Dandin dé-monté par la Clinic Orgasm Society
L’année anniversaire de Jean-Baptiste Poquelin s’émaille de mises en scène diverses. Au Varia avant Mons, “George de Molière” rue dans les brancards.
/s3.amazonaws.com/arc-authors/ipmgroup/56207dc1-4449-4789-b3e7-11e31d796eb5.png)
- Publié le 27-04-2022 à 22h14
- Mis à jour le 28-04-2022 à 12h17
/cloudfront-eu-central-1.images.arcpublishing.com/ipmgroup/F45L7ALAIZENTJFJ2CPP3F6BHE.jpg)
On a beau tenir pour inoxydable le théâtre de Molière (né Jean-Baptiste Poquelin, baptisé le 15 janvier 1622 à Paris, comédien et dramaturge qui décédera après quatre représentations du Malade imaginaire, le 17 février 1673), qui aurait parié sur l'absence de rouille de George Dandin ou le mari confondu ?
Roturier fortuné, Dandin mise sur son mariage avec une noble héritière pour s’élever socialement.

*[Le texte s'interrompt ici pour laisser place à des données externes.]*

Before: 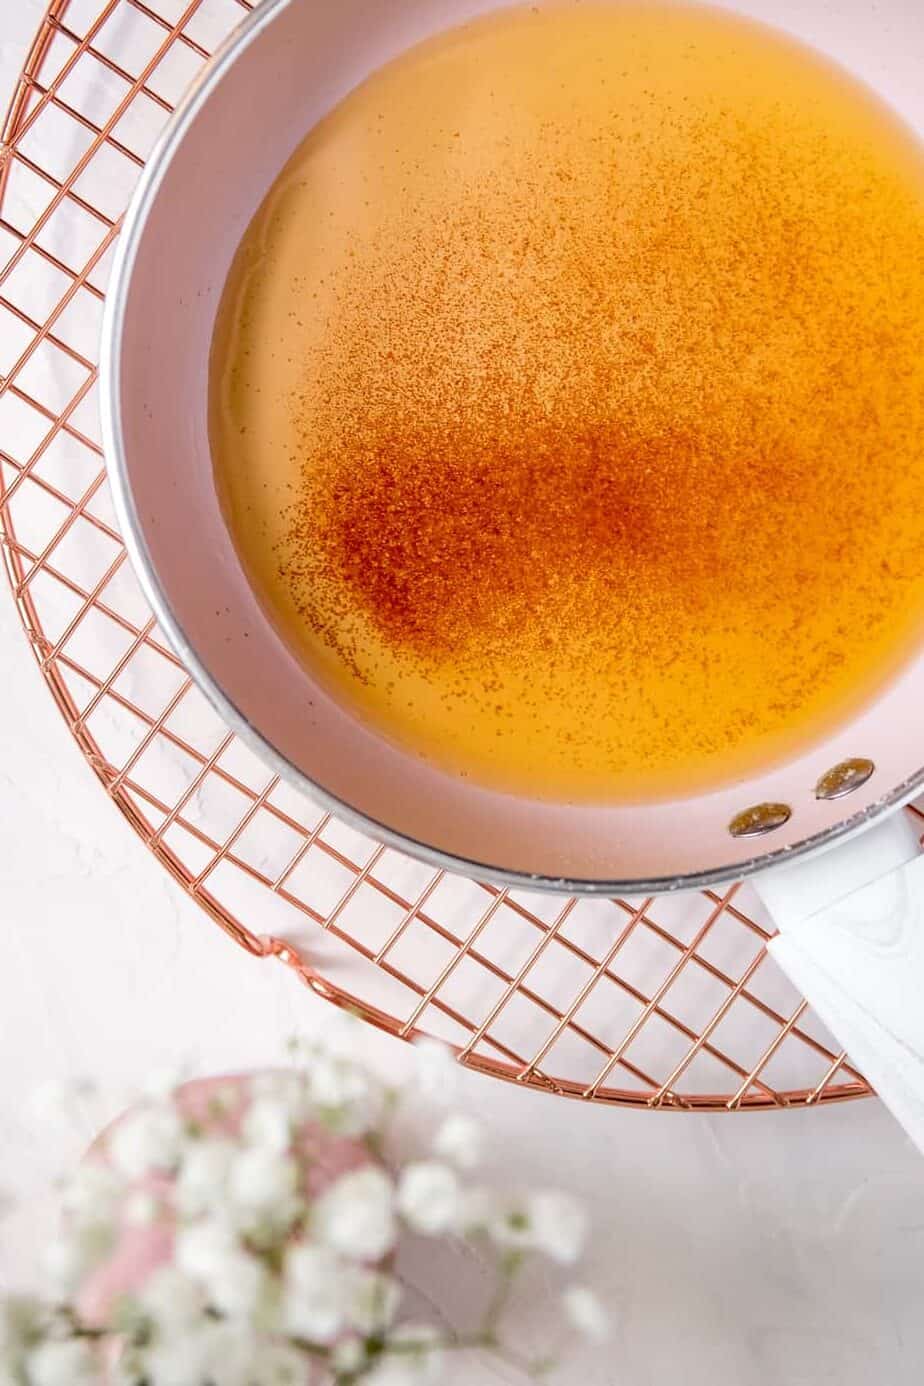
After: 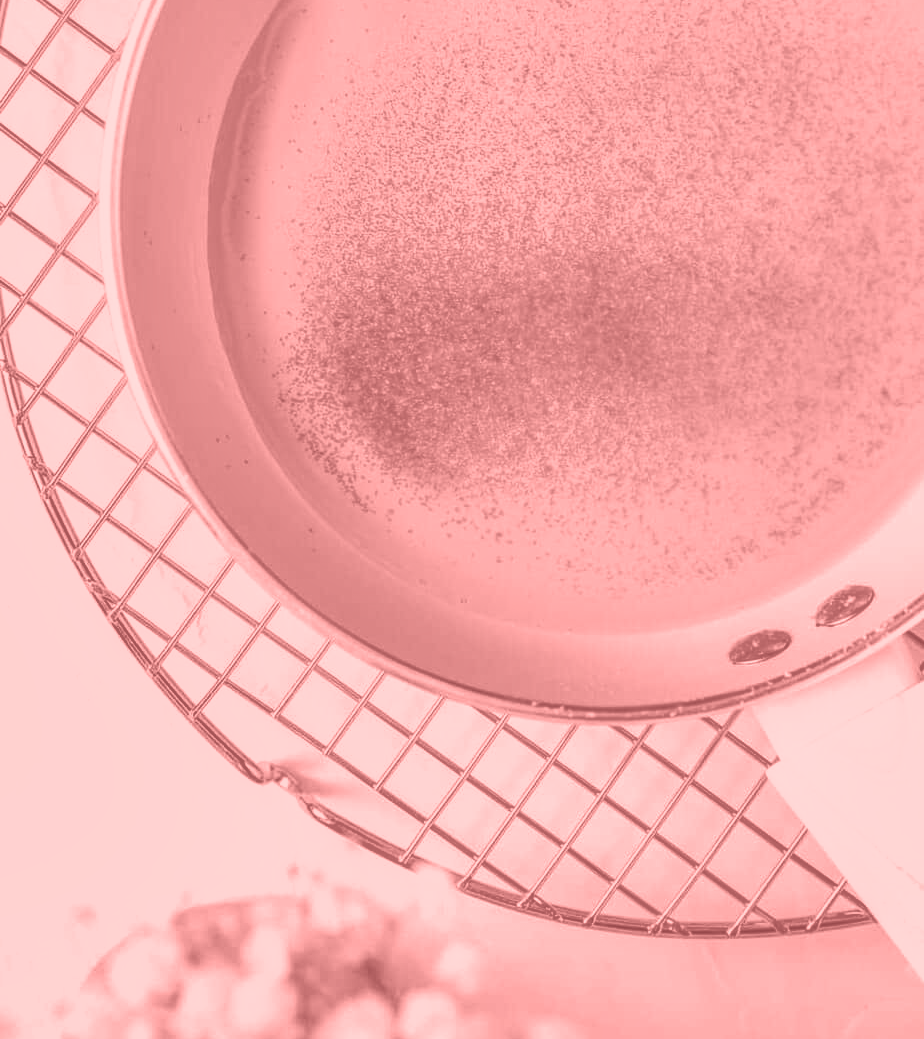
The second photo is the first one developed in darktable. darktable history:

La nouvelle d’une infidélité va tordre davantage encore le lien boiteux de George et d’Angélique. Humiliations et disparités enflent au fil de l’intrigue, que Molière imbrique dans une Pastorale chantée et dansée, le tout inclus dans le "grand divertissement royal de Versailles" en 1668.

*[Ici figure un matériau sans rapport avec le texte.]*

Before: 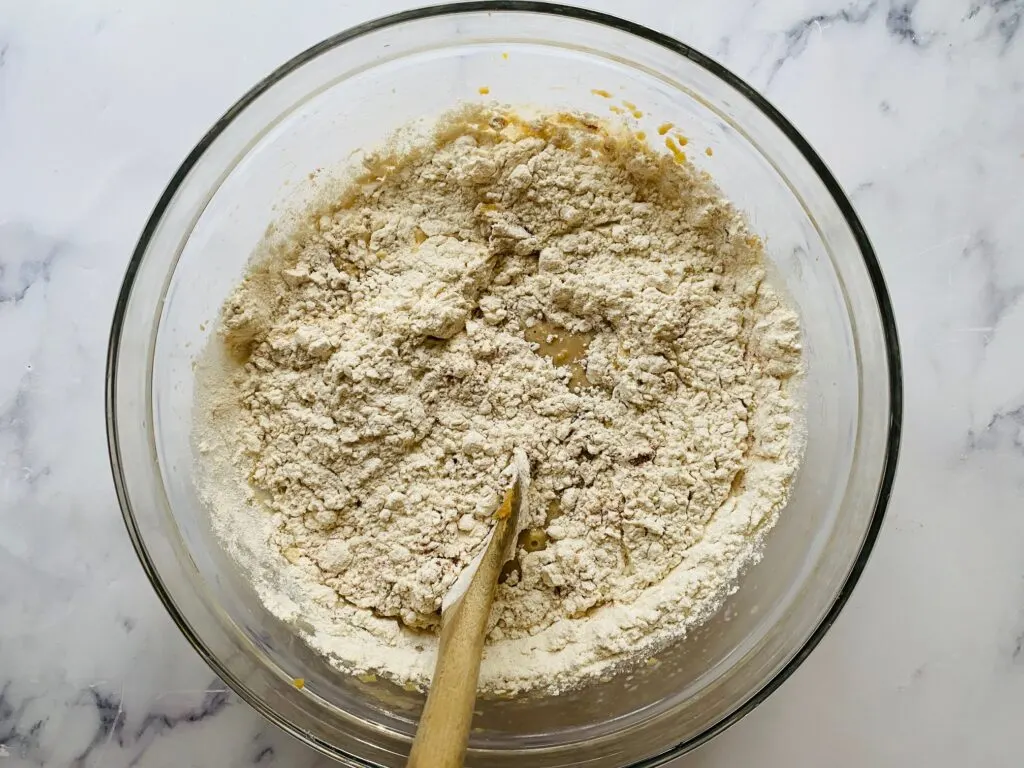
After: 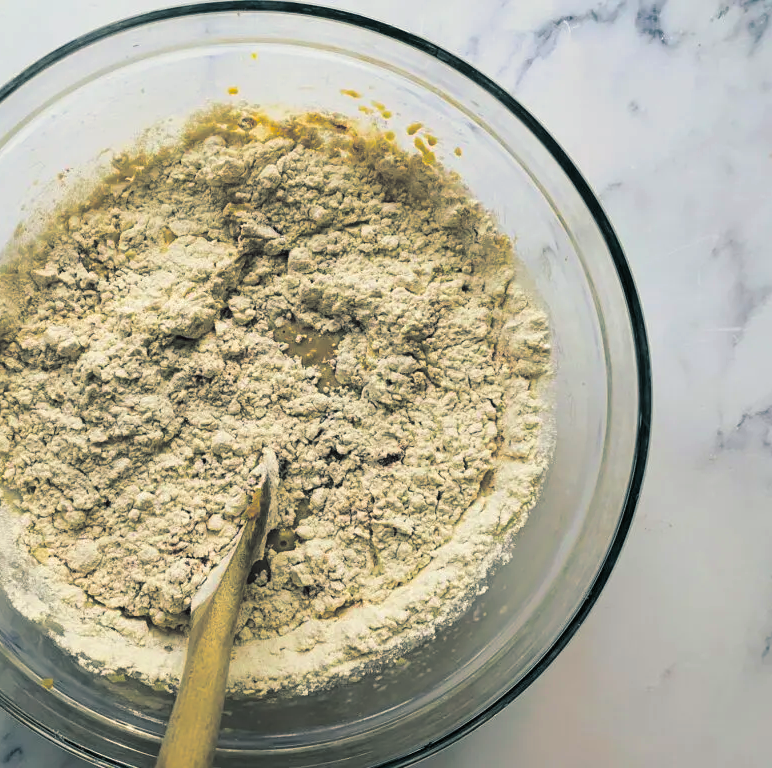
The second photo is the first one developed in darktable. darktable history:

Mi-amer mi-pailleté, du grain à moudre
En choisissant pour la première fois un texte du répertoire, Ludovic Barth et Mathylde Demarez donnent à leur Clinic Orgasm Society du grain à moudre – mi-amer mi-pailleté, on le verra.
De cette comédie-ballet, pour peu qu'on ait pu la croire confite dans son siècle, la compagnie met en relief la satire et les grincements sous-jacents : "Nous voulons faire de ce George un spectacle à la fois furieusement drôle, tout en laissant affleurer sa part sombre et sauvage…" Une sauvagerie domestiquée – en témoigne le troupeau de moutons qui signe le caractère pastoral de la pièce – mais bouillonnante sous le vernis des convenances.

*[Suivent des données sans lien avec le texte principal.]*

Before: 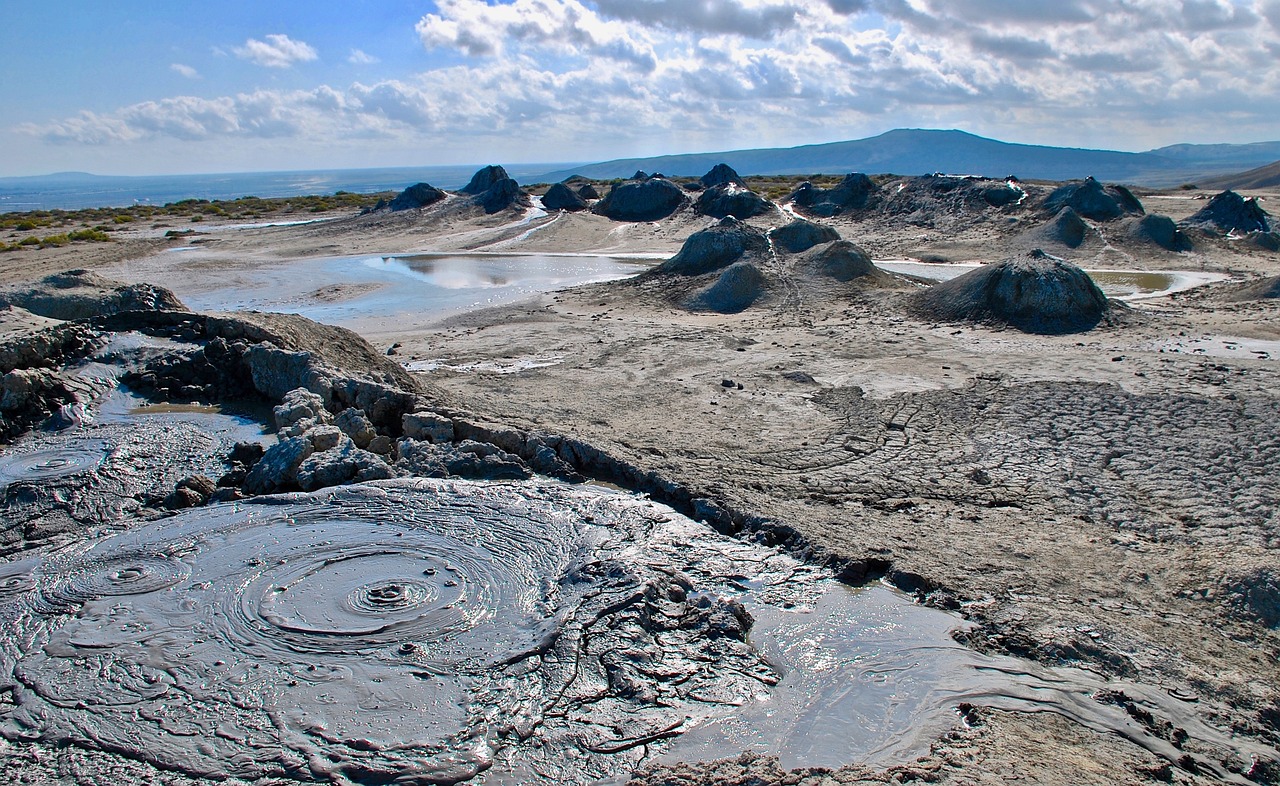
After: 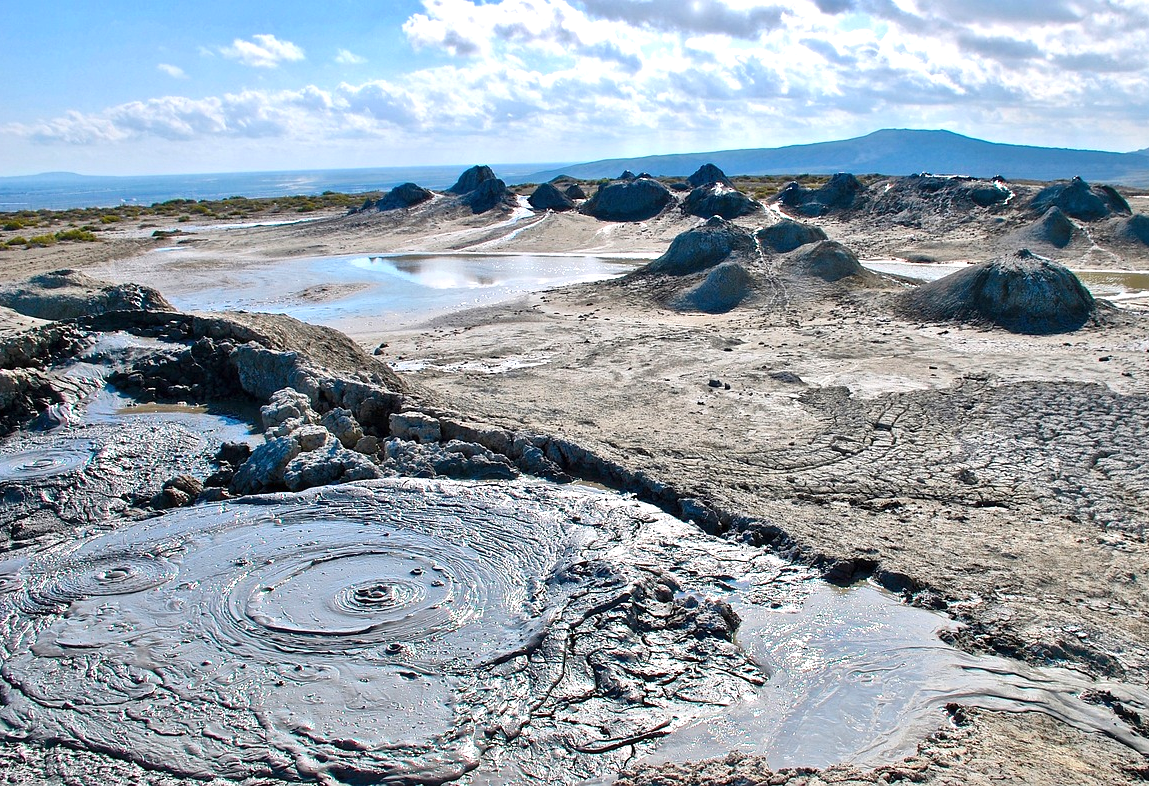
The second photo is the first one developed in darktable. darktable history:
crop and rotate: left 1.075%, right 9.095%
exposure: exposure 0.6 EV, compensate highlight preservation false
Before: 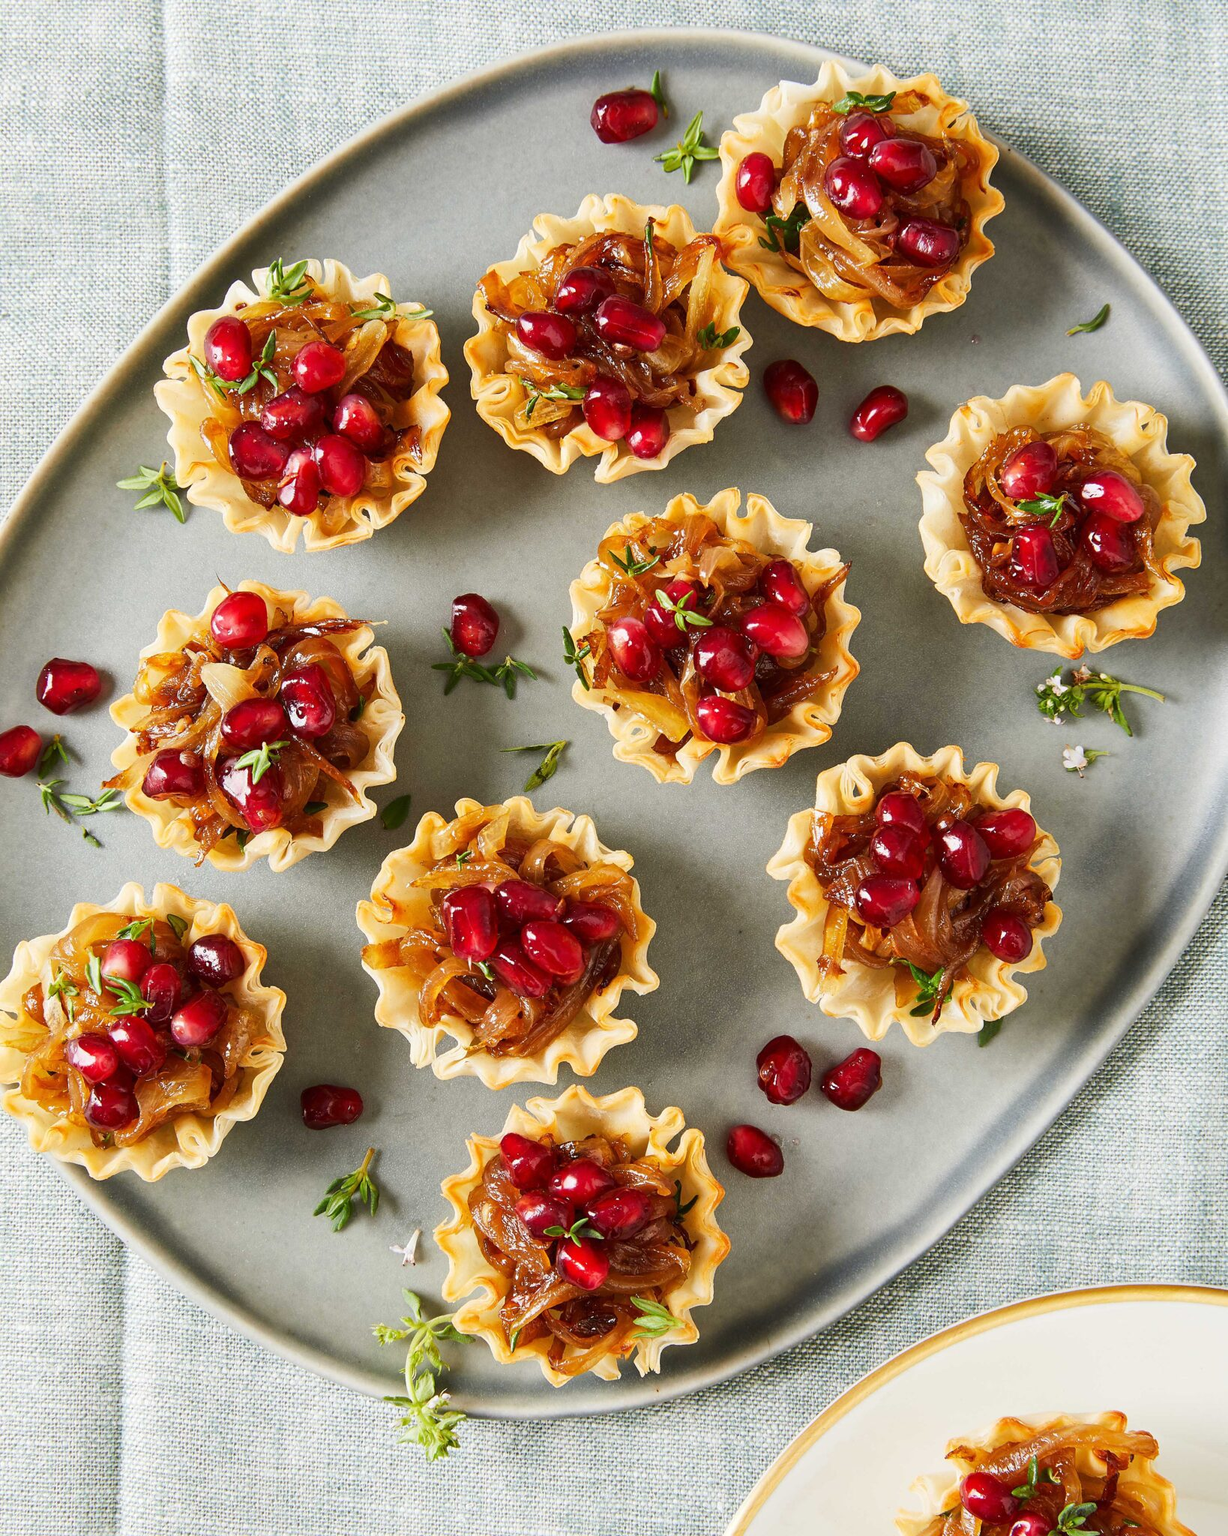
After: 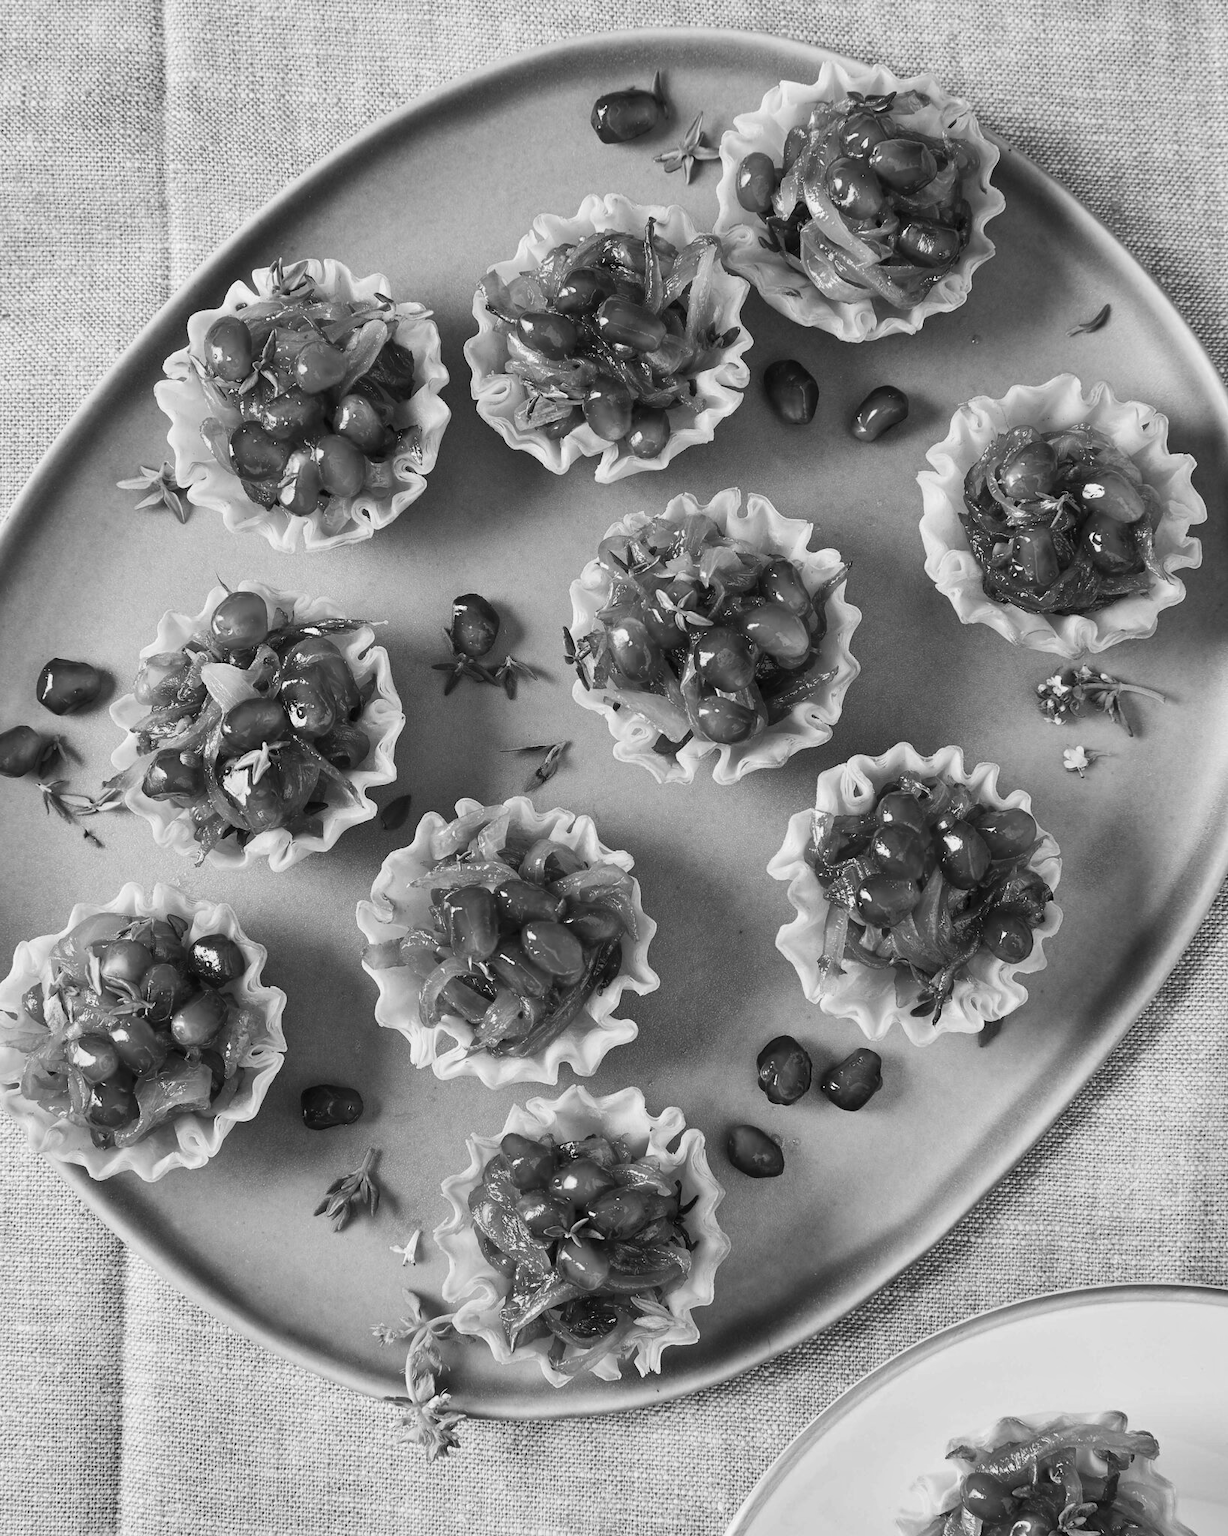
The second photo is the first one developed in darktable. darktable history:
color calibration: output gray [0.267, 0.423, 0.261, 0], illuminant same as pipeline (D50), adaptation none (bypass)
shadows and highlights: soften with gaussian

Au départ d'un classique comme ici ou de pures créations comme dans le reste de son parcours, la Clinic Orgasm Society observe sans relâche les normes, les conventions, les constructions culturelles, les mécanismes de domination. George de Molière entre dans ce schéma, avec fracas (au sens propre, une tonitruante sarabande menant le public vers la salle) et suffisamment de finesse pour nous rendre digeste la caricature – non le but mais le moyen.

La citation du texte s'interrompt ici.